Please note: Despite the BJP’s intentions, the great Karnataka experiment was anything but a Hindutva one. True, the BJP depended on its core urban Hindu support, but its success from 2004 onward was the result of a social coalition of Lingayats, several neglected OBC groups and some Dalit groups. However, the social coalition acquired potency only in association with the money power from mining. Gali Janardhana Reddy and his Bellary associates injected huge amounts of money in the Bellary area during the 2004 assembly elections. By 2008, the practice was widespread, with real estate and mining money influencing election outcomes. Sriramulu was an example of the new BJP leader’s profile: caste appeal plus money power. In fact, it was new leaders like him who dominated the BJP governments in Karnataka, much to the chagrin of core Sangh types. Even when practised, the Sangh parivar’s aggressive stance against the minorities and women backfired spectacularly, as the evidence from coastal Karnataka amply demonstrates.
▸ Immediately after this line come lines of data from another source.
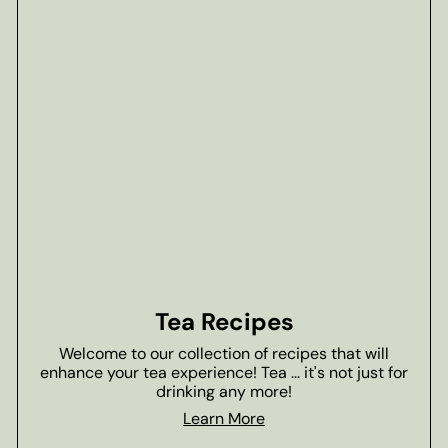
Tea Recipes
Welcome to our collection of recipes that will
enhance your tea experience! Tea ... it's not just for
drinking any more!
Learn More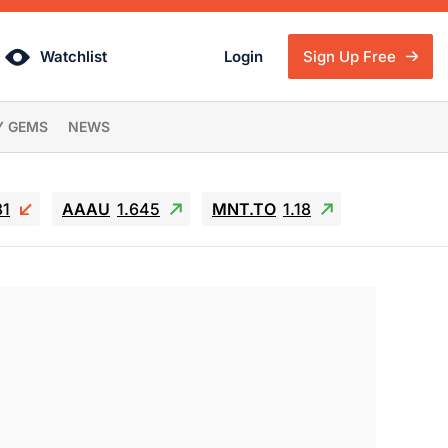
Watchlist
Login
Sign Up Free
Y GEMS
NEWS
81
AAAU
1.645
MNT.TO
1.18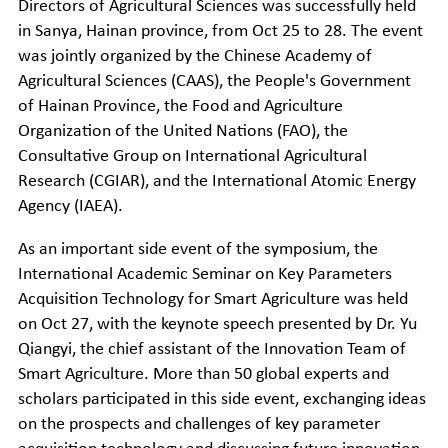
Directors of Agricultural Sciences was successfully held
in Sanya, Hainan province, from Oct 25 to 28. The event
was jointly organized by the Chinese Academy of
Agricultural Sciences (CAAS), the People's Government
of Hainan Province, the Food and Agriculture
Organization of the United Nations (FAO), the
Consultative Group on International Agricultural
Research (CGIAR), and the International Atomic Energy
Agency (IAEA).
As an important side event of the symposium, the
International Academic Seminar on Key Parameters
Acquisition Technology for Smart Agriculture was held
on Oct 27, with the keynote speech presented by Dr. Yu
Qiangyi, the chief assistant of the Innovation Team of
Smart Agriculture. More than 50 global experts and
scholars participated in this side event, exchanging ideas
on the prospects and challenges of key parameter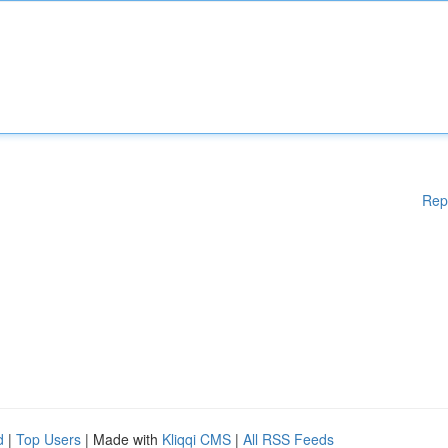
Rep
d
|
Top Users
| Made with
Kliqqi CMS
|
All RSS Feeds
In 2012, the BJP’s social coalition fell apart and the mining lobby found itself severely constrained through Supreme Court interventions. As splits occurred, the BJP continued to offer delusional arguments claiming that the corrupt elements have left, and the newly cleansed party would now follow Modi’s Gujarat model. However, with a five years’  governance record to examine, the people of Karnataka haven’t bought that claim. Despite some achievements like the Bangalore Metro and Sakala (right to guaranteed services), the BJP in Karnataka didn’t have a development nar­rative like Modi did. Its governance seemed limited to welfare programmes (mostly distributing cash and subsidies to caste groups and mathas) and politically symbolic measures like having a separate agricultural budget. Far more damaging was the behaviour of its leaders. The corruption cases that came to light were trouble enough. But facing accusations of favouring their own family members, BJP leaders, including Yediyurappa, asked if the children of politicians shouldn’t run business. Some BJP members were embroiled in sex scandals; some others were caught watching porn clips in the assembly. The voters were not amused.

Now, the challenge for the BJP is to build a new social coalition. That will still revolve around Lingayats, and a combination of backward castes in addition to its core urban Hindu base. However, the BJP will have to ensure that such an expansion is grounded in some political morality. It will also have to ensure that the cohesiveness of the party doesn’t come from only money and the desire for power. This will become evident if they pay attention to one aspect of the Congress victory: the drama over ticket distribution may have dominated the media narrative, but in the end, the winners have turned out to be veteran administrators with relatively clean images. The BJP list sorely lacked such figures.

Another point: the party’s rebuilding plans will have to take on a local flavour. Even for the upcoming Lok Sabha elections, the BJP cannot simply hope to adopt a national strategy, especially one that depends on Hindutva or on Modi’s Gujarat model. Even Modi will admit the importance of the social coalition he has built for his success. In any case, a political argument based on good governance is effective only after people have experienced such governance. Polarising figures like Modi can only hope to raise the enthusiasm of the party core. If the BJP wants to expand its social base, it will have to make a political argument—one that is a combination of local and national factors.

(The writer teaches history at the Karnataka State Open University.)